During the 2nd Edition Dungeons and Dragons (D&D 🔍) days of high school and college, we would occasionally get together and play through a Necromancer Maze.
The concept of the Necromancer Maze is rather simple; It is a player vs. player game adjudicated by a game master. The game master is responsible for tracking the position of characters on the map. I believe, in most cases, the players had access to the entire map.
In 2nd Edition, Necromancers couldn’t access Illusions and (if memory serves) Enchantments. This meant that Invisibility and other spells that were more painful to adjudicate in PvP were off the table.
How We Played
Each player would submit their necromancer’s moves (i.e. I move from here to here) via paper. Then the game master would handle any incidental sighting of other characters. If characters noticed each other, then conflict would ensue.
The game master would pull the players aside and have them resolve their conflict while others were puttering around the maze.
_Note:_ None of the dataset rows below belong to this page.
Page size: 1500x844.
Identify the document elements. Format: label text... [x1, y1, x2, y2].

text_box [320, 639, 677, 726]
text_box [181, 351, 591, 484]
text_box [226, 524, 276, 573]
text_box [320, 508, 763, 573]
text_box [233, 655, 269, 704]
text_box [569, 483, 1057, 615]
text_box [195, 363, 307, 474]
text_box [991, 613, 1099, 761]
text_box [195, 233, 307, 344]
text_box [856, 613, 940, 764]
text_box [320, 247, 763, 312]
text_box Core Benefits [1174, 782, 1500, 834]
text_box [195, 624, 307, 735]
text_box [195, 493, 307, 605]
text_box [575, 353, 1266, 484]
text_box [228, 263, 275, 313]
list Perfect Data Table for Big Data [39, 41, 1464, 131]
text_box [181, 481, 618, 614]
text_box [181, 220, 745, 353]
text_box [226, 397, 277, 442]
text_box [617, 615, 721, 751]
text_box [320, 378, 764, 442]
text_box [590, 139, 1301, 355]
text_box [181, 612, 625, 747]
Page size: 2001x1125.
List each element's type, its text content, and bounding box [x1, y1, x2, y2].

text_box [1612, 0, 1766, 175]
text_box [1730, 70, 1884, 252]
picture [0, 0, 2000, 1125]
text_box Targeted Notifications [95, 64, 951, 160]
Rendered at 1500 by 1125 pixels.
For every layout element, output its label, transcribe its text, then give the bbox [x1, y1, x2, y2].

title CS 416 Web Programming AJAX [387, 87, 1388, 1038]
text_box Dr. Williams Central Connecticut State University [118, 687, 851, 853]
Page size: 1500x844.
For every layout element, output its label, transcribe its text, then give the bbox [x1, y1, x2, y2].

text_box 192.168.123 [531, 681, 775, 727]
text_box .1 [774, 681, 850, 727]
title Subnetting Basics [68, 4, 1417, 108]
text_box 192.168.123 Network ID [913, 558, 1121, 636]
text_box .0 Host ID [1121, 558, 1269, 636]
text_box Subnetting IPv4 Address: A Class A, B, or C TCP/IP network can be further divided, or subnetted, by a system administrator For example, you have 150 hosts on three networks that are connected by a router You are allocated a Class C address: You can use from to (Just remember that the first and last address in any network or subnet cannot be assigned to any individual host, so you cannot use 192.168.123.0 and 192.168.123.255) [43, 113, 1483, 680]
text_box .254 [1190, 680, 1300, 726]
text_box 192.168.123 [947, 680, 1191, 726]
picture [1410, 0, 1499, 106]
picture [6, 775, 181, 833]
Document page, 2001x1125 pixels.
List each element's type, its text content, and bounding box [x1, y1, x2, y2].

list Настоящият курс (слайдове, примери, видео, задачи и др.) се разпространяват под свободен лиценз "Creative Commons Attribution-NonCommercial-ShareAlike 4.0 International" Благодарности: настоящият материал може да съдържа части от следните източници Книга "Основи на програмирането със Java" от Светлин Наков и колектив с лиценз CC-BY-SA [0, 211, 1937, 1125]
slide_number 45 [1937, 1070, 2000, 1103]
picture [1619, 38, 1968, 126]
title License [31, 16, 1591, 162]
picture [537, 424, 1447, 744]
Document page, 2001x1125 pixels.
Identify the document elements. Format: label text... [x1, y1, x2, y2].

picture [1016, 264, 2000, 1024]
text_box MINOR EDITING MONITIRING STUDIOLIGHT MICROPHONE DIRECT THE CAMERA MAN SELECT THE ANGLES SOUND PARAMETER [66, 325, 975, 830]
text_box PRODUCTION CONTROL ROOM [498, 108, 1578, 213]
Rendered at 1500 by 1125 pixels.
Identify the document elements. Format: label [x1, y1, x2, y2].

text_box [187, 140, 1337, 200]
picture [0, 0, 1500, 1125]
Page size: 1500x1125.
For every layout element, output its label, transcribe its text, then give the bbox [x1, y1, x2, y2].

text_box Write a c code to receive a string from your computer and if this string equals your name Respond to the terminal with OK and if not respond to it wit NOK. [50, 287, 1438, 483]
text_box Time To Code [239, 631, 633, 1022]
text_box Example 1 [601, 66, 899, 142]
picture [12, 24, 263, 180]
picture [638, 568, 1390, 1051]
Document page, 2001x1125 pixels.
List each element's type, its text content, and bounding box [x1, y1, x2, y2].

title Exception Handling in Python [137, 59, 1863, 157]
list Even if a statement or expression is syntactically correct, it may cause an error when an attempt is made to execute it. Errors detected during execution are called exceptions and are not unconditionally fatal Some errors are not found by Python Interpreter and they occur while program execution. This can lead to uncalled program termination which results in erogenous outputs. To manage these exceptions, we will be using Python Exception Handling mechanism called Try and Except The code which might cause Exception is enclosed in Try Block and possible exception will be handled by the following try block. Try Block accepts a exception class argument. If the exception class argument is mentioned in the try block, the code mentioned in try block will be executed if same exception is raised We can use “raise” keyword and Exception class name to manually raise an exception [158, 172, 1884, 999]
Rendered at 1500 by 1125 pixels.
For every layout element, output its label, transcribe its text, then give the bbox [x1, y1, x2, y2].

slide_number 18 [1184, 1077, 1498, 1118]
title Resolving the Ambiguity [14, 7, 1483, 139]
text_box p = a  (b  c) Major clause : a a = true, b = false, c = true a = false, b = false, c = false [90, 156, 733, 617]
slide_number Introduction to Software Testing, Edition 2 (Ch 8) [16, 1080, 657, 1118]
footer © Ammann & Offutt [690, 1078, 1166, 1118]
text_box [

This player vs. player concept was great. We were playing in the age of Mortal Combat and Street Fighter II, and found the spell selection and tactics of the Necromancer’s Maze to be very engaging.
Typically, the necromancers were 5th to 7th level, so they had a few hit points and plenty of spells to fire off. The Game Master (GM 🔍) would give each player a set of magic items (pick 2): +1 quarterstaff, 1 healing potion, +1 ring of protection, and probably other things of use to those trapped in a dungeon with a bunch of other angry necromancers.
What We Could Do Today
Contrary to what some may believe, I don’t play a lot of video games; I tried playing “Zelda: Twilight Princess” when it came out, but lost heart after I spent 15 minutes training and that game was erased. When my brother is in town we’ll play Mario Strikers and Mario Tennis. But that is about it.
So the concept of PvP remains somewhat novel to me. I believe this method of play would work reasonably well in today’s Dungeons and Dragons: Fourth Edition (4E 🔍), but most 4E characters might have too many hit points to make the fights quick enough. I suppose you could have 3rd level characters running around beating each other up.